Using the information =>
1 – Revise the fund disclosure text from "The Spectrum International Fund charges" to "would be lower.", giving that span again with "redemption fee" changed to "exit charge".
2 – Pick up the passage on the Spectrum International Fund's performance and outlook after its last sentence and write what follows.

Text excerpt =>
______

Share price, principal value, and return will vary and you may have a gain or loss when you sell your shares.
The Spectrum International Fund charges a 2%
redemption fee on shares held 90 days or less.
The performance information shown does not reflect the deduction of the redemption fee;
if it did, the performance would be lower.
The Spectrum International Fund invests for long-term capital appreciation primarily in mid- and large-cap companies across both developed and emerging markets. Half our holdings outperformed their style-specific benchmarks, but all declined except the Africa & Middle East Fund, the only positive contributor to results. Our largest allocations, including investments in the European Stock, International Growth & Income, and International Stock Funds, were the largest relative performance detractors. In our view, non-U.S. equities remain attractively valued relative to U.S. equities, which are at or above historical averages. However, we favor emerging markets stocks over developed markets equities. We are wary of the potential for slowing emerging markets economic growth and interest normalization by the U.S. Federal Reserve, which could lead to increased volatility. We remain overweight to non-U.S. value versus growth stocks based on valuations, although strong recent outperformance of value stocks has narrowed the gap. However, moderating economic growth in Europe and Japan could reduce the attractiveness of value stocks.

______

Data under study =>
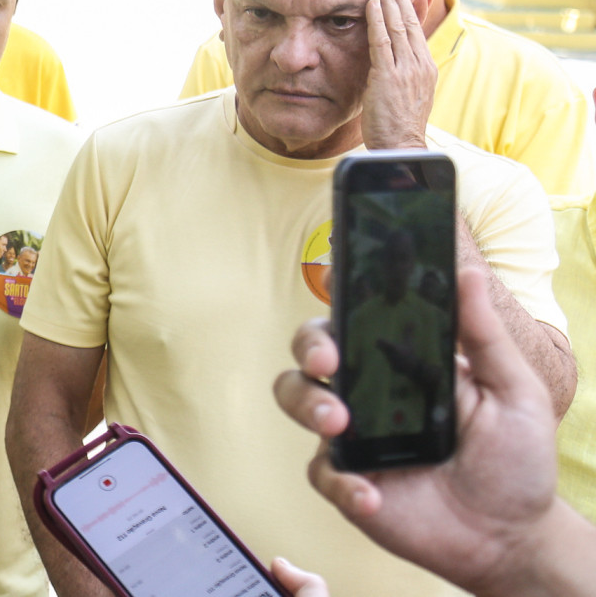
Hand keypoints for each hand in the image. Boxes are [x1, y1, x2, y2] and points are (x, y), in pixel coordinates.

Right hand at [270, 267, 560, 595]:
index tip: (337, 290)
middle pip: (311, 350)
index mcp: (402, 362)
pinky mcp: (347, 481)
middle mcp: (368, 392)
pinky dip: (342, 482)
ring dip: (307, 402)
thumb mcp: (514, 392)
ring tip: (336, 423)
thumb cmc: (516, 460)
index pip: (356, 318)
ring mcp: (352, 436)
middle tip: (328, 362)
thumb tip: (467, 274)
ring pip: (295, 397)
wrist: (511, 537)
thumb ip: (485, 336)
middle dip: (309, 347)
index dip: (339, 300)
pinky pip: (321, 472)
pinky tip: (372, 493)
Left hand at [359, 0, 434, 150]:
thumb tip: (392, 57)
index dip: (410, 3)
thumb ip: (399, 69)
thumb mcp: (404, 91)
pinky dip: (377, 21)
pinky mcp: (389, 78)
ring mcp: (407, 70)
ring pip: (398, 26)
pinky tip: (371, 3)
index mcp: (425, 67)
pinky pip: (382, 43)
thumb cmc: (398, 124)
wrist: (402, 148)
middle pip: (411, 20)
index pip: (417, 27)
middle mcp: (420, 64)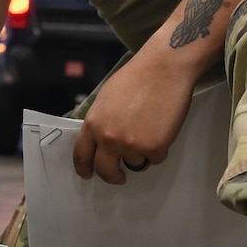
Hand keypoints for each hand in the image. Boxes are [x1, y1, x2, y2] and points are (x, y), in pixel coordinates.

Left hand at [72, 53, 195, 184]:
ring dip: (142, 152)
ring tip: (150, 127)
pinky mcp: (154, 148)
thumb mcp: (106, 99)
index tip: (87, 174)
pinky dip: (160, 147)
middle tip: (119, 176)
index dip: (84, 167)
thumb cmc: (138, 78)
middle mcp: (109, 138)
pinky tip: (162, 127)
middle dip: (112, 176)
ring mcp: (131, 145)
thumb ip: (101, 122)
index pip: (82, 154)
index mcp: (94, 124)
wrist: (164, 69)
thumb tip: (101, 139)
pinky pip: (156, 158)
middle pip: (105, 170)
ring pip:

______

Results =>
1 –
The Spectrum International Fund charges a 2%
exit charge on shares held 90 days or less.
The performance information shown does not reflect the deduction of the exit charge;
if it did, the performance would be lower.

2 –
Europe's nascent economic recovery has slowed considerably, and Japan has seen the progress ignited by "Abenomics" dampened by its formidable structural challenges. Emerging markets vary in strength in terms of economic growth, inflation, and fiscal positions. In many, reform-minded politicians have driven markets higher despite softness in natural resources demand and the specter of a strengthening dollar. Despite the recent downward revisions to global growth, we remain convinced the global economy will continue trending upward and that business conditions and industry dynamics remain broadly favorable. Although the path forward for equities will continue to be somewhat volatile, we believe it remains attractive for long-term investors.